Rehber | Kategoriler | Konular

TEşRiFaTçILIK

Osmanlı Devletinde çeşitli merâsimler esnâsında, protokol işlerinin görülmesi. Teşrifât, resmî günlerde devlet rical ve memurlarının bulunacakları sıra ve sınıflar demektir. Arapça teşrifin çoğuludur. Günümüzde protokol olarak kullanılmaktadır. Bu işi yapana, teşrifâtçı, teşrifâti veya teşrifâtî-i dîvân-ı hümâyûn denirdi.

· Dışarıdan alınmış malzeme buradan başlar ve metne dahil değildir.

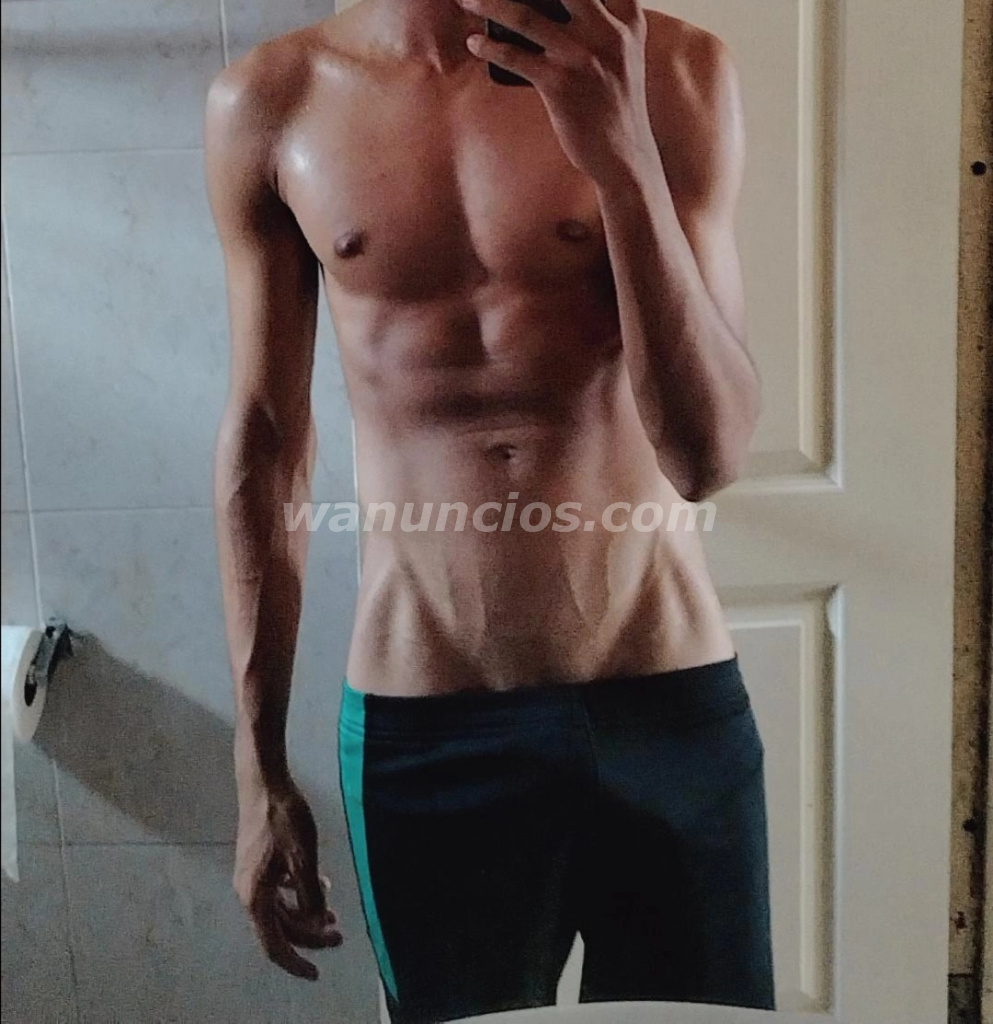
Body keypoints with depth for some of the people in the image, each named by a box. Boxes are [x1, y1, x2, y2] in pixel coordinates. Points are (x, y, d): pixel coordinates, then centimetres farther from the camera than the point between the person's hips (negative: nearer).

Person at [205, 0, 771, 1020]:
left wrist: (619, 150, -22)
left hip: (672, 705, 0)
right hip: (422, 729, 1)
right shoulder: (269, 102, -1)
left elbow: (707, 456, -9)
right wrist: (258, 771, 6)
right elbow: (266, 440, 4)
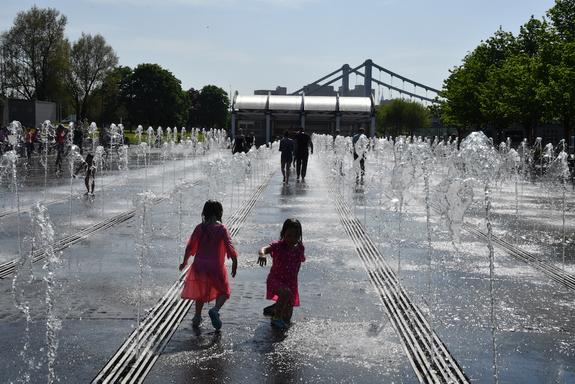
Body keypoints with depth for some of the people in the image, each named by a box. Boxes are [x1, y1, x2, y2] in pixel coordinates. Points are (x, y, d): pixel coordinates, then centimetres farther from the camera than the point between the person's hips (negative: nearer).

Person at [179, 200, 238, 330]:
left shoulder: (199, 228, 0)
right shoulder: (221, 229, -9)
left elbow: (190, 246, 5)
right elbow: (229, 247, -13)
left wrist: (185, 262, 18)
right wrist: (235, 263, -2)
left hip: (199, 266, 3)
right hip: (216, 266, -3)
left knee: (201, 292, 25)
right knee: (223, 292, 14)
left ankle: (197, 317, 26)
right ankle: (215, 310, -13)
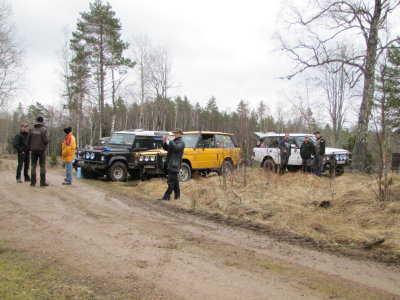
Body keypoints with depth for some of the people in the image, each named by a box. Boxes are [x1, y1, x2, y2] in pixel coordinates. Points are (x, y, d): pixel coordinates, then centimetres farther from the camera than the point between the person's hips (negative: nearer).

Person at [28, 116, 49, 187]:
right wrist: (44, 145, 5)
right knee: (42, 166, 2)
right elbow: (46, 140, -16)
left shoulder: (31, 130, 1)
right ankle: (43, 182, -1)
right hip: (41, 149, -3)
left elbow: (29, 140, 4)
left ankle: (33, 182, 8)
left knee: (33, 166, 9)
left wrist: (30, 147, 17)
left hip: (33, 150, 3)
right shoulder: (44, 129, -10)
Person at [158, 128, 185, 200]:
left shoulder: (181, 142, -6)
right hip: (170, 163, 9)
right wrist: (164, 141, 3)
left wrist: (169, 140, -23)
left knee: (171, 181, -10)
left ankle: (167, 196, -12)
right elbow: (166, 148, 19)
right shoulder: (174, 141, 20)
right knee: (175, 180, 16)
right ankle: (177, 195, 26)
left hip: (175, 164, -9)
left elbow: (176, 148, -24)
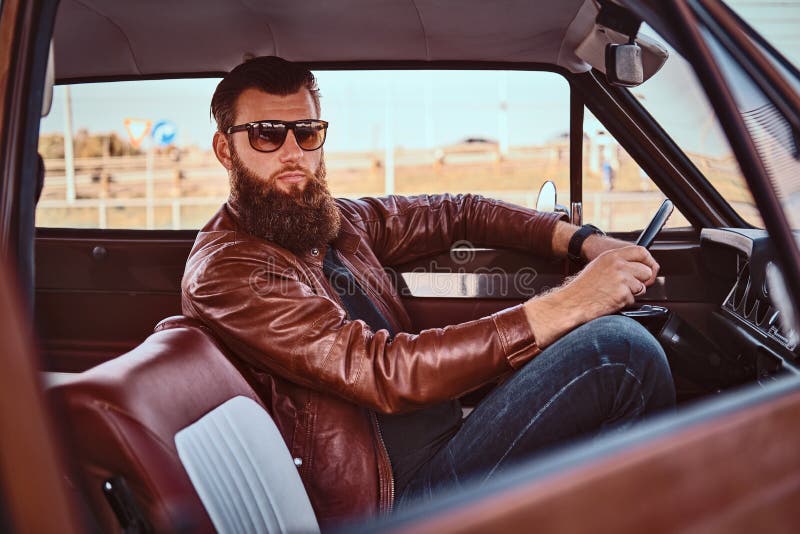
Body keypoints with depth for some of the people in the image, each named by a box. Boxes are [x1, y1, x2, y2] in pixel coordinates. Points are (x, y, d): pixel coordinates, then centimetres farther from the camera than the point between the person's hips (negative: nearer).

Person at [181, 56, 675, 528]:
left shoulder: (331, 221, 10)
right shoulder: (225, 272, -15)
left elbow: (456, 213, 20)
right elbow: (386, 373, -24)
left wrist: (586, 242, 5)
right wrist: (565, 306, -24)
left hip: (447, 429, 9)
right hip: (395, 497, -8)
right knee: (617, 349, -18)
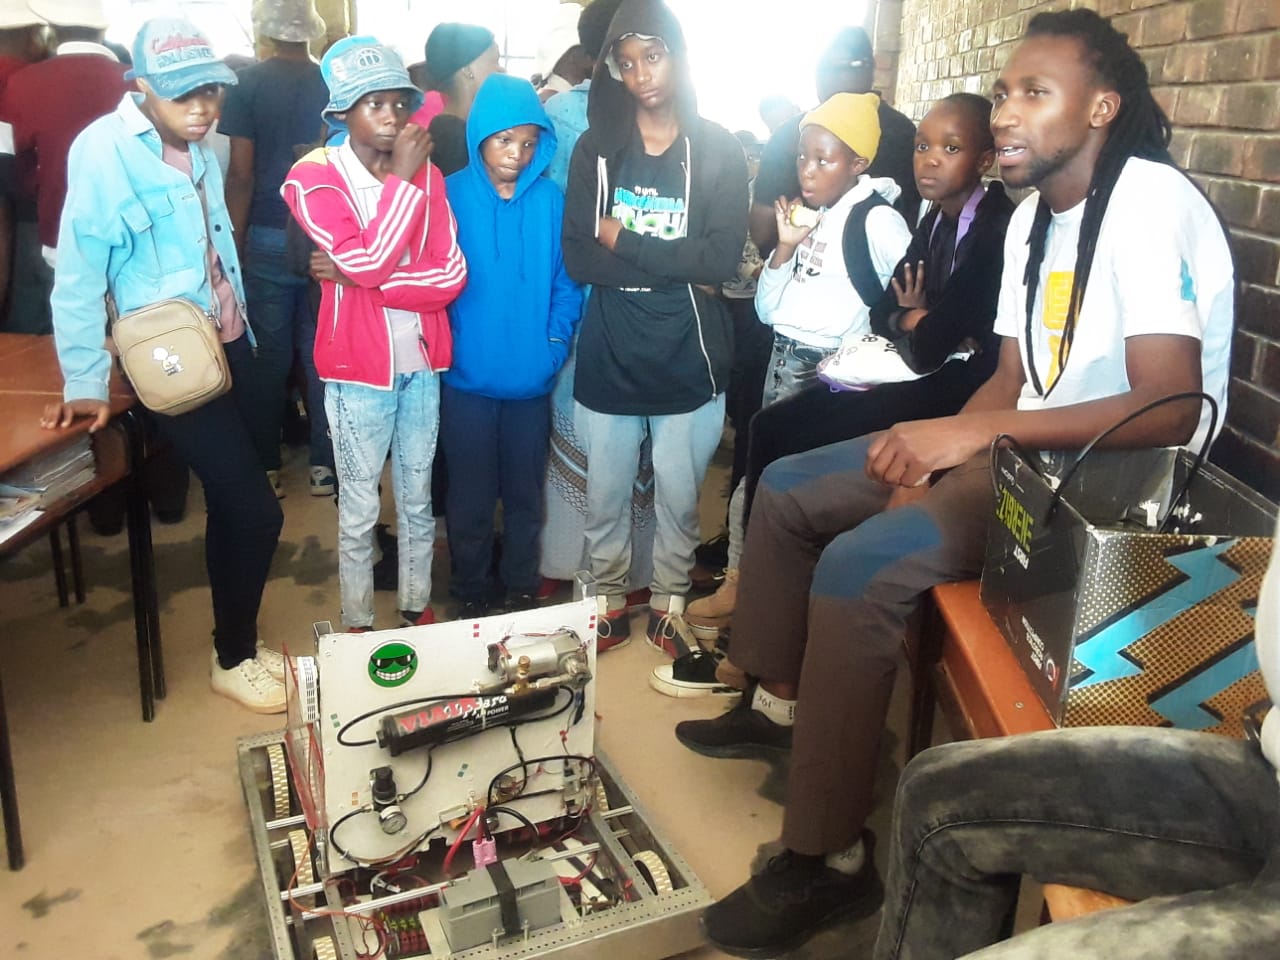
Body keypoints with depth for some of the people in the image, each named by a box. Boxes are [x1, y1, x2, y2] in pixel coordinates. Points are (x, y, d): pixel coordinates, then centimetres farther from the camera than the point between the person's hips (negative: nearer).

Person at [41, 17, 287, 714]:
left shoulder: (196, 147, 6)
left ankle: (239, 641, 34)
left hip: (227, 347, 7)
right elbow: (78, 273, -14)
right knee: (254, 511, -7)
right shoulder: (104, 150, -16)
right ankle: (232, 661, 15)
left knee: (230, 505, 16)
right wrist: (84, 381, -12)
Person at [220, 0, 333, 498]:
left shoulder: (248, 84, -4)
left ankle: (266, 468, 15)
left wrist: (234, 245, 0)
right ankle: (324, 465, 13)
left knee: (269, 355, 7)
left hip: (269, 239, -1)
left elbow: (241, 175, -7)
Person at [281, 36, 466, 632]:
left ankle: (417, 607, 34)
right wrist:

Teşrifâtçılığı ilk önce Kânûnî Sultan Süleyman Han kurmuştur. Teşrifâtçı, Dîvân-ı hümâyûna bağlı olup, burada yapılan merâsimlerin protokol kurallarına göre icrâ edilmesini sağlardı. Resmî gün ve merâsimlere katılacak olan dâvetlilere, teşrifât dâiresince dâvet tezkiresi yazılırdı. Merâsimin hangi gün ve saatte olacağını gösteren teşrifât defterleri vardı. Başta pâdişâh ve sadrâzam olmak üzere diğer devlet erkânının ayrı ayrı teşrifat defterleri bulunurdu.

Pâdişâhın cülusu, bayram tebrikleri, donanmanın denize inmesi, Mısır hazînesinin gelmesi, tâyin olanlara hil'at giydirilmesi vs. gibi merâsimlerden teşrifâtçı sorumluydu.

Teşrifâtçının emrinde bir teşrifât kalemi olup, kendisi bu kalemin şefiydi. Bu kalemde sırasıyla, teşrifât kesedârı, teşrifât halîfesi, kaftancıbaşı ve teşrifât kesedârı yamağı bulunurdu. Teşrifât halîfesi ve kesedârı, teşrifâtçının muâvinlerinden olup, merâsimlerin bütün sicillerini korumakla görevliydiler. Kaftancıbaşıysa, pâdişâh veya sadrâzamın huzurlarına kabul ettiklerine giydirecekleri hil'atleri muhâfaza ederdi.

Sultan Üçüncü Ahmed Han zamânında Dîvân-ı hümâyûndan paşa kapısına nakledilen teşrifâtçılık eski önemini burada da muhâfaza etmiştir. Bundan dolayı teşrifâtçı üzeri menekşe ipek kumaşla dikili üst kürkü giyerdi. Halbuki bu kürkü sadrâzamın maiyeti olan amedci ve kethüdâ beyin maiyeti dahi giyemezlerdi.